Extend the transcript below about Kafka and mainframes in large enterprises, starting after its final line.

→ **Supplied text**:
:::::

Tim Berglund (14:51)

That's such a good point. 'Cause in a tech company, you have a website and a mobile app experience and could be fiendishly complex in all kinds of horrible problems of scale and blah, blah, blah, but it's one thing. And an insurance company that's been using computers for 50 or 60 years, there's a few systems in there. And, of course, Kafka shows its value in getting those things to talk.

Jay Kreps (15:19)

Yeah, that's right. One of the questions that we got early on from customers was hey, how do you integrate this with mainframes? And we were like, what? Yeah, yeah, and sure enough, it turns out really important parts of the economy are run off of mainframes and that's actually a really valuable area where data is. And in a lot of companies, being able to open that to a modern stack is a really valuable problem to solve. And the technology does it well, but I don't think we really appreciated the full diversity of what the internals of large enterprises outside of Silicon Valley look like.

Tim Berglund (15:56)

Absolutely, absolutely. They don't do 'em in Sonoma, but they do them in the world.

Jay Kreps (16:03)

Yeah, that's right, that's right. It's an interesting thing that I actually think a lot of companies miss if the founders are techies is that all this new stuff, whether it's cloud or the new programming layers and abstractions, it's all coming in addition to a larger running business and that stuff gets rewritten but the cycle is slower, and it takes more time. And so, understanding the story of how your technology lives with all those things is really important.

:::::

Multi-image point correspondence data

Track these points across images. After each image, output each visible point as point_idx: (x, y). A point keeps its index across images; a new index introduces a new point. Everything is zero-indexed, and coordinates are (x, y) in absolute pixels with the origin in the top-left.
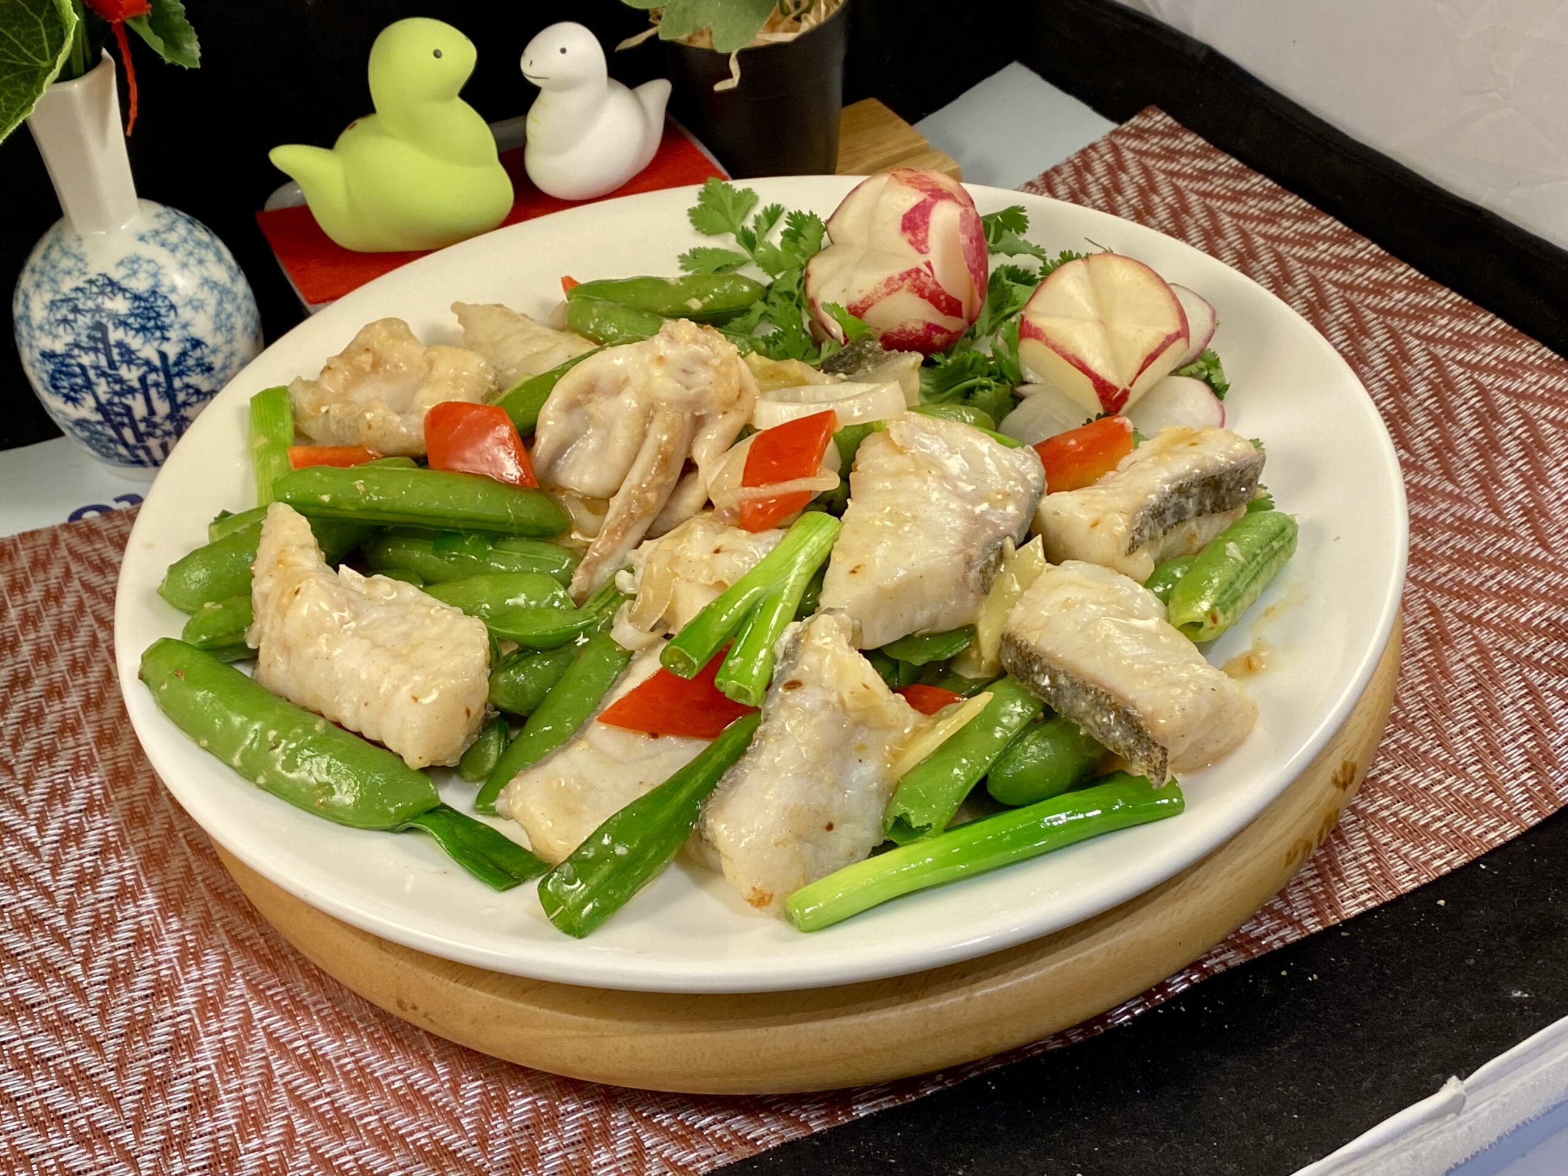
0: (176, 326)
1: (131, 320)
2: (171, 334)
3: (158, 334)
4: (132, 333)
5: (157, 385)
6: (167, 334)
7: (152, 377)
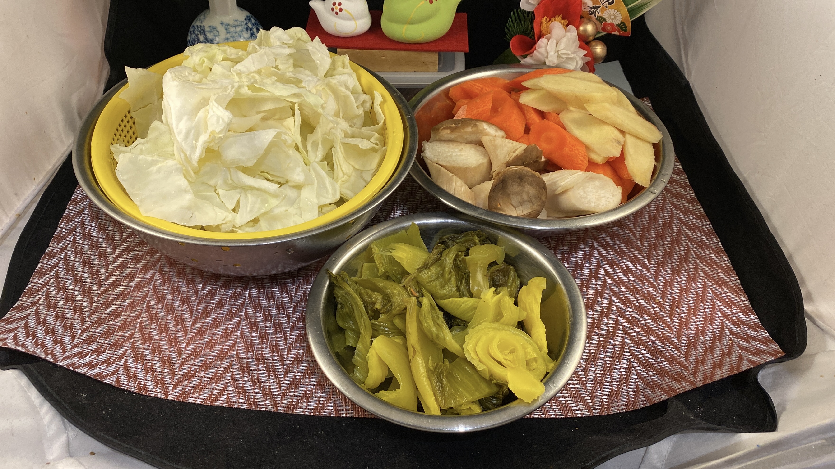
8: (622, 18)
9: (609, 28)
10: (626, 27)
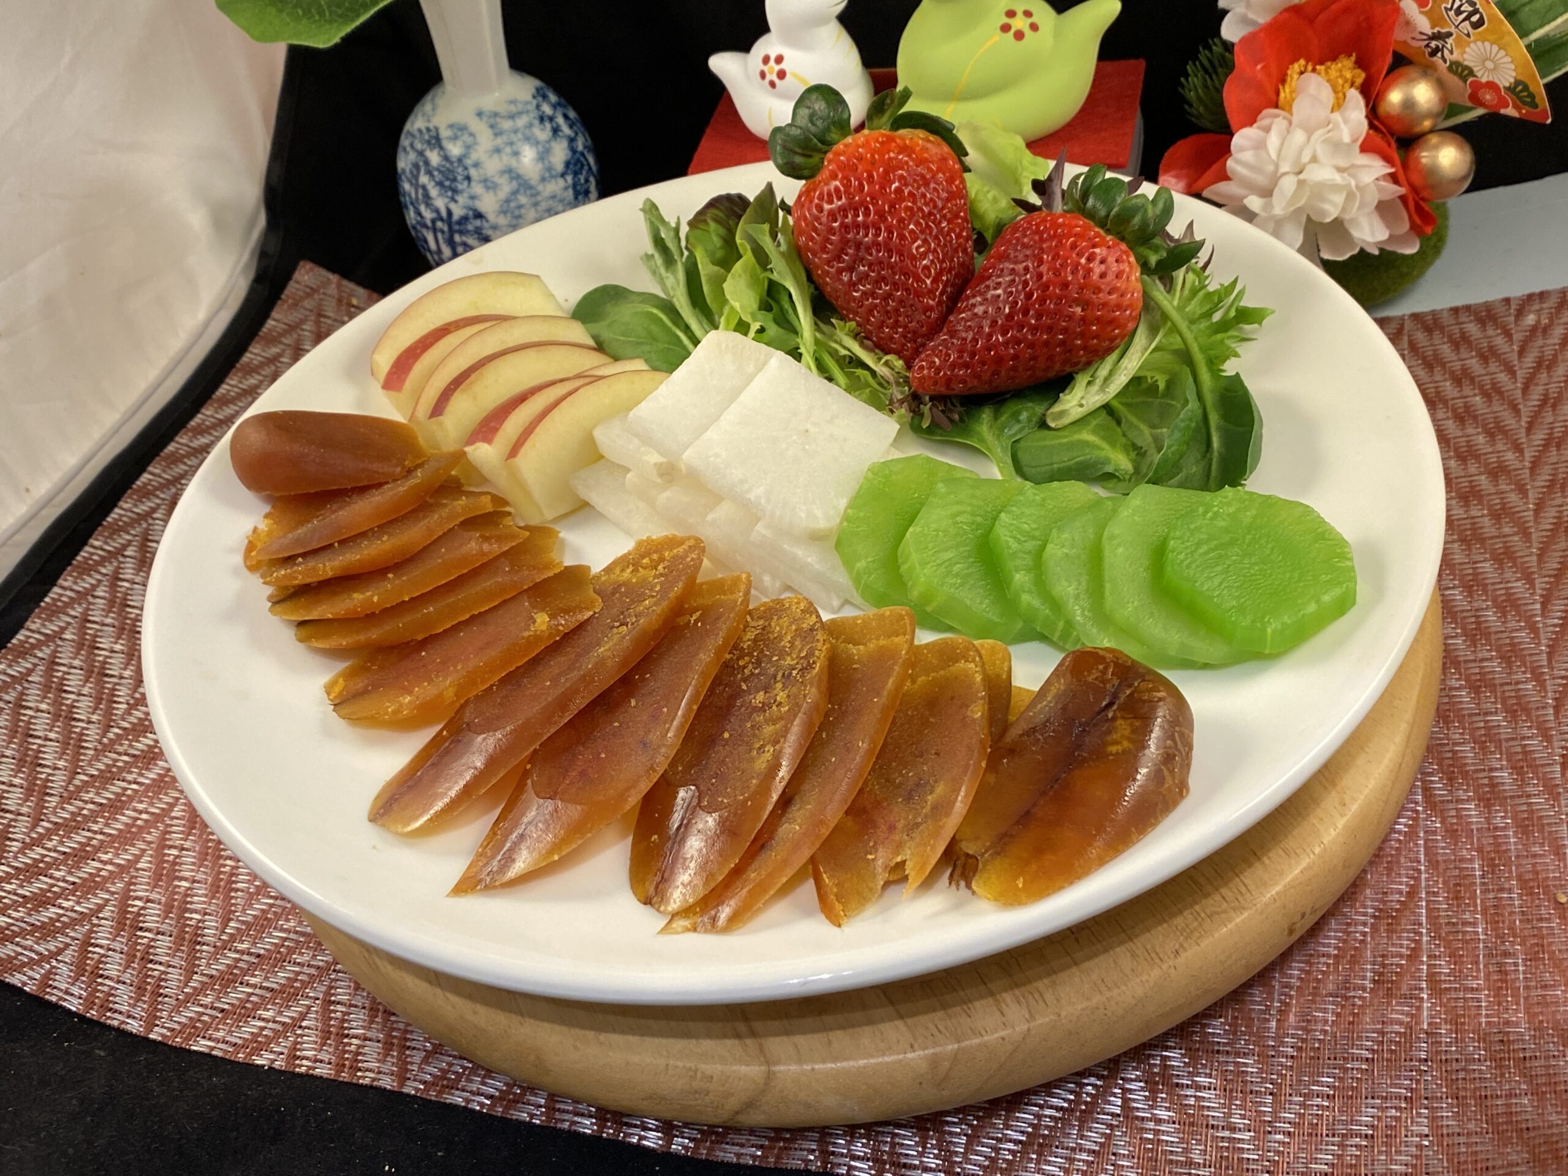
0: (466, 195)
1: (436, 173)
2: (459, 198)
3: (450, 194)
4: (433, 183)
5: (443, 232)
6: (457, 198)
7: (439, 224)
8: (1515, 70)
9: (1488, 97)
10: (1532, 96)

:::::

→ **Result**:
Tim Berglund (16:33)

Yeah. You said something, you said it a couple times, actually, just a couple minutes ago you said when you started the company, one of the areas of uncertainty for you was whether this vision of stream processing would catch on. There's this broader vision, right? And you also, when you were talking about other successful open source projects like mySQL being an early massive success, you made the point that there's this standard interface, like we get this, there's this data model, and there's this API that just mean database to the whole world and everybody knows what that is and let's build one of those and we don't have to persuade anybody about how to use a relational database. We just have to say, hey, look, this one is as good or better than the one you would have paid a bazillion dollars for, and so that kind of open source victory is there. And in contrast, you were saying we have this stream processing argument to make. So talk to me about that. Like, has that vision changed over the past five years? And maybe, if I might ask you, just kinda lay that out. What is stream processing?

Jay Kreps (17:42)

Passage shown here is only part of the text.